-- Provided entries --
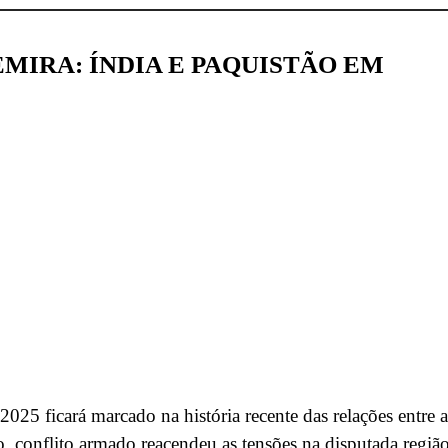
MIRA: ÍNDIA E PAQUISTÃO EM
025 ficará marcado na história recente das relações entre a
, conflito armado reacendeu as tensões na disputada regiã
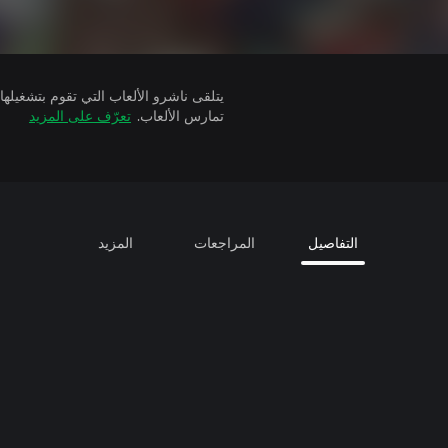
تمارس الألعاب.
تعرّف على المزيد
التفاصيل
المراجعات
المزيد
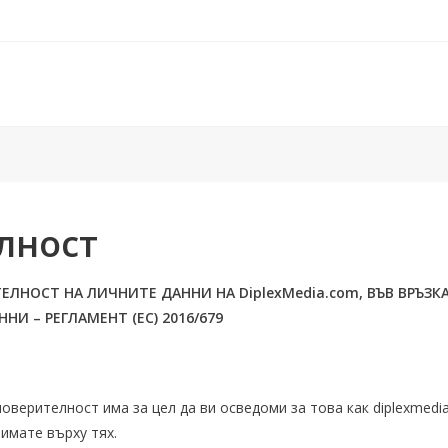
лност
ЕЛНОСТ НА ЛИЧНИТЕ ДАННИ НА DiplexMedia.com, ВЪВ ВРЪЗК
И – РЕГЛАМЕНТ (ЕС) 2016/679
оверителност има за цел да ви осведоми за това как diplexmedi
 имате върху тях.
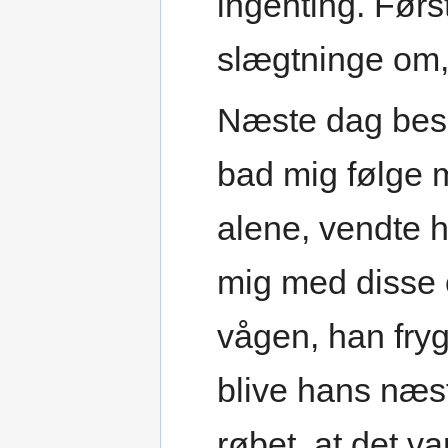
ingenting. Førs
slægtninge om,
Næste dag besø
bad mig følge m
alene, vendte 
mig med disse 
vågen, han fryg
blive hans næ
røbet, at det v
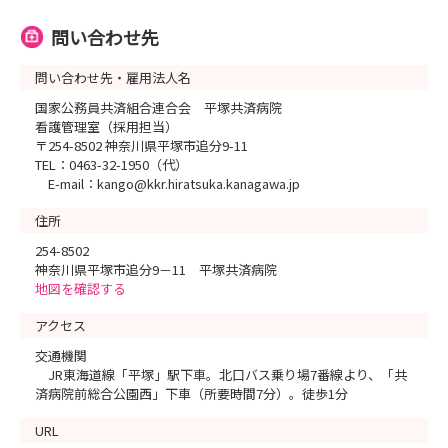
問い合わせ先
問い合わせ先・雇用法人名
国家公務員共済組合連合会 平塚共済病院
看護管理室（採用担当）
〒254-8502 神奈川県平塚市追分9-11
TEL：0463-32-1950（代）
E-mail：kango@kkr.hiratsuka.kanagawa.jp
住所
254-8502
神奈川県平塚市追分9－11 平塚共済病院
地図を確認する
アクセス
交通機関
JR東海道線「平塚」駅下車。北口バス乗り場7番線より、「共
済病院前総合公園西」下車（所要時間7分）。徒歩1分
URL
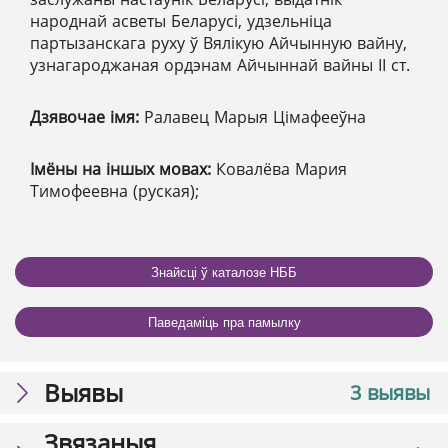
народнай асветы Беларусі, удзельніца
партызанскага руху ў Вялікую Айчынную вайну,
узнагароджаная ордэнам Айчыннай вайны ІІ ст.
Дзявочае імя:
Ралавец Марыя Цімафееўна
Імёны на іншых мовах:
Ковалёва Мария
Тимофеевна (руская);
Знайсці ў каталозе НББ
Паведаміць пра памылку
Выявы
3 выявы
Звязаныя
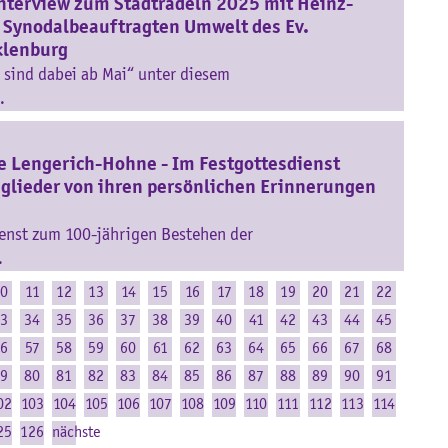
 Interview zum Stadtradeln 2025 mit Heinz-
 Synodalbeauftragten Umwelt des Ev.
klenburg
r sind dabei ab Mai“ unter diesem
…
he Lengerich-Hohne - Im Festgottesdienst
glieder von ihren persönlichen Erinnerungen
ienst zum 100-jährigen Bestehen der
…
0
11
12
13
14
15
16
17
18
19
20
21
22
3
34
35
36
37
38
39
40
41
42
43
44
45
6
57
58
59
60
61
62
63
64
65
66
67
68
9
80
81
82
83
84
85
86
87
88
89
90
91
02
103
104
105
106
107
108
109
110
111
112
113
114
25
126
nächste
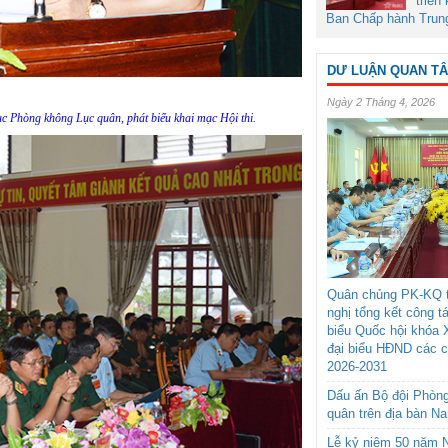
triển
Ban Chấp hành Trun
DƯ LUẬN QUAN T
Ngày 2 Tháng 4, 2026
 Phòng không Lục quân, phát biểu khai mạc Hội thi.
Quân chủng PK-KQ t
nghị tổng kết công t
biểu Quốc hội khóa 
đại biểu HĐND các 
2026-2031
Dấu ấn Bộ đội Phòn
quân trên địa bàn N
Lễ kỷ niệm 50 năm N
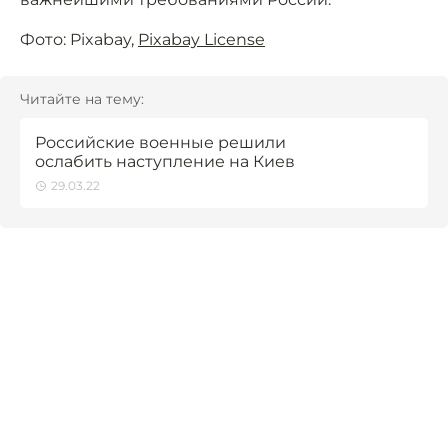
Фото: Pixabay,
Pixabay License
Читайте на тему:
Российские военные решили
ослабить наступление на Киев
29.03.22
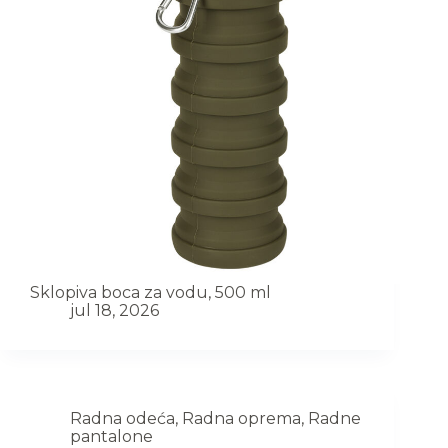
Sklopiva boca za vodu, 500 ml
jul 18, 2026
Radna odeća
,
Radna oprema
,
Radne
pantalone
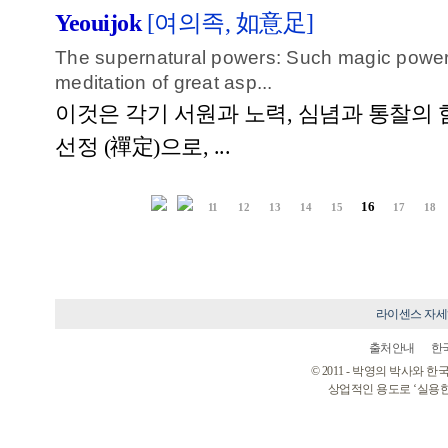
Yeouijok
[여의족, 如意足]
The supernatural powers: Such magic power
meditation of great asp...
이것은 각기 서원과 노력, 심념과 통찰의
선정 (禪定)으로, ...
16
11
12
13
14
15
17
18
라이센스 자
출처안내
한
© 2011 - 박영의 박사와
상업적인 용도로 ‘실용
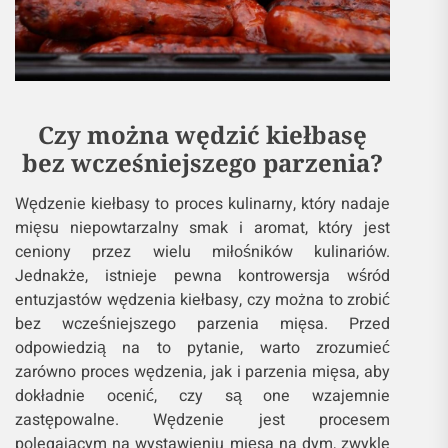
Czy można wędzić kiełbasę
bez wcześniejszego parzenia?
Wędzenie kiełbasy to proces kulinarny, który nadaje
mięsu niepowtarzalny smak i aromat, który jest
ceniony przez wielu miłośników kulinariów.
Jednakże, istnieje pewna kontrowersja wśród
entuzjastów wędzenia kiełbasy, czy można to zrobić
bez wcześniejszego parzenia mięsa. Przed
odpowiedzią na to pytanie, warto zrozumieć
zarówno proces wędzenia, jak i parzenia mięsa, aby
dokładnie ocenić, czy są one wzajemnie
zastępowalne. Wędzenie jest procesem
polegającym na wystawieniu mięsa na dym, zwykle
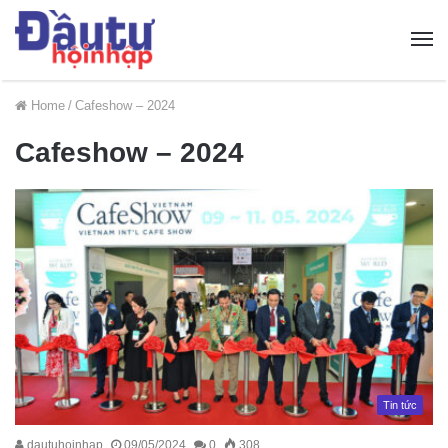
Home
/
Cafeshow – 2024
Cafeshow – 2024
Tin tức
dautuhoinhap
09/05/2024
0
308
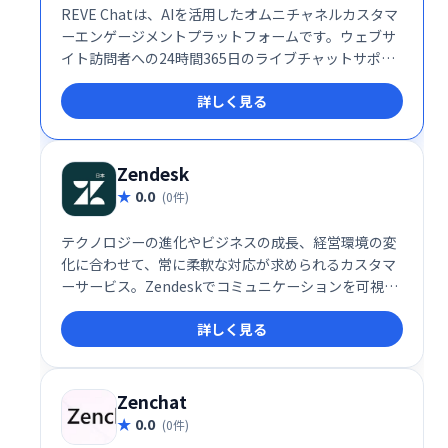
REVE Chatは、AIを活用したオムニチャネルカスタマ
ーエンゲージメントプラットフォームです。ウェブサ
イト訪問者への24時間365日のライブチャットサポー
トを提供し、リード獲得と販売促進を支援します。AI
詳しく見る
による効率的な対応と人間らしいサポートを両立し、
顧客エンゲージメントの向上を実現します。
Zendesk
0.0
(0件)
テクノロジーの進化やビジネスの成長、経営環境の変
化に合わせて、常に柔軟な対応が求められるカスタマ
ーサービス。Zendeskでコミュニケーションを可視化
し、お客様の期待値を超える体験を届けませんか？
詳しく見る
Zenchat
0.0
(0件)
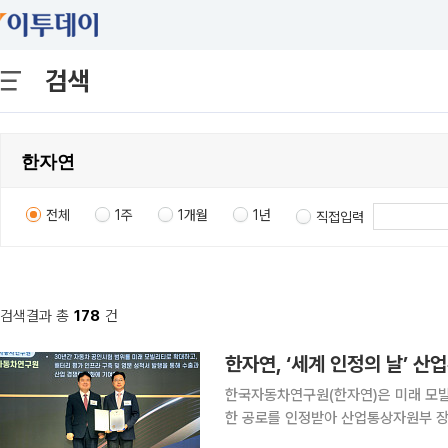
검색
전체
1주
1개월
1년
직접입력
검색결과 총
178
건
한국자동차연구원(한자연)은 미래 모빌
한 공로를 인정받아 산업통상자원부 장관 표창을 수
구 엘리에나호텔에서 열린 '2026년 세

-- Requirement --
Search the records for the word "kiełbasy" and copy out every line that holds it.

-- Task output --
Wędzenie kiełbasy to proces kulinarny, który nadaje
entuzjastów wędzenia kiełbasy, czy można to zrobić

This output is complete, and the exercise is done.